In the 1980s, McCorvey reversed her position on the abortion issue, becoming a born-again Christian and outspoken critic, according to The Washington Post.

On the 40th anniversary of the Supreme Court ruling, Vanity Fair called McCorvey an “accidental activist”:

Young Norma McCorvey had not wanted to further a cause; she had simply wanted an abortion and could not get one in Texas. Even after she became a plaintiff, plucked from obscurity through little agency of her own, she never did get that abortion. McCorvey thus became, ironically, a symbol of the right to a procedure that she herself never underwent. And in the decades since the Roe decision divided the country, the issue of abortion divided McCorvey too. She started out staunchly pro-choice. She is now just as staunchly pro-life.

As Vanity Fair noted, the Supreme Court has gradually become more conservative on the issue, too, dropping to 5–4 in rulings in recent years.

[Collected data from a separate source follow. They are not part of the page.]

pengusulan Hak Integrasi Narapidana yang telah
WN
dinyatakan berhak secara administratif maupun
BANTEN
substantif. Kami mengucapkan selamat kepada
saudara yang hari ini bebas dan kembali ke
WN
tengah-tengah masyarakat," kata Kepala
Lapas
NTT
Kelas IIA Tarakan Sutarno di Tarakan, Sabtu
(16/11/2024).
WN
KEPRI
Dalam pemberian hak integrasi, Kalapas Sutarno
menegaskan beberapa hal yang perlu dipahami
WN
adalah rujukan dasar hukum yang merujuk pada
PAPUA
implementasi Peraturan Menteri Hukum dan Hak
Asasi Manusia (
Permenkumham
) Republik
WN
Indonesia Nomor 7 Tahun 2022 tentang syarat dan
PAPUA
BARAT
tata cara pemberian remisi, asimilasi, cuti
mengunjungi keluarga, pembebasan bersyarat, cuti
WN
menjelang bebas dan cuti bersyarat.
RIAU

And women’s rights to make their own decisions over their bodies and their health have consistently been under attack by religious extremists and conservative Republicans in recent years.

In a Jan. 5 story, Fusion’s Katie McDonough wrote:

House Speaker Paul Ryan told reporters on Thursday that the budget reconciliation bill currently being drafted to repeal major provisions of the Affordable Care Act will also include language to block Medicaid reimbursements and Title X family planning grants to Planned Parenthood.

Last December, McCorvey’s home state of Texas issued a final notice to exclude Planned Parenthood’s 34 affiliate clinics from the state-funded health program. That could compromise access to reproductive healthcare and family planning services for 11,000 low-income people, McDonough reported in an earlier story.

According to that story:

The state slashed family planning grants and redirected funds away from the provider back in 2011, causing more than 80 reproductive health clinics, one-third of which were Planned Parenthood affiliates, to close their doors. Then, in 2013, the state excluded Planned Parenthood from its fee-for-service family planning program—a Medicaid reimbursement system that pays providers a specific rate for services like an office visit or a test—forcing people to seek out other providers and further gutting access.

Earlier this week, Fusion’s Nidhi Prakash reported that abortion clinics are facing more violent threats now than they have in the past 20 years. According to a recent study, the number of abortion providers who reported being targeted for “severe violence or threats of violence” nearly doubled from 19.7% in the first half of 2014 to 34.2% in the first half of 2016, according to the Feminist Majority Foundation.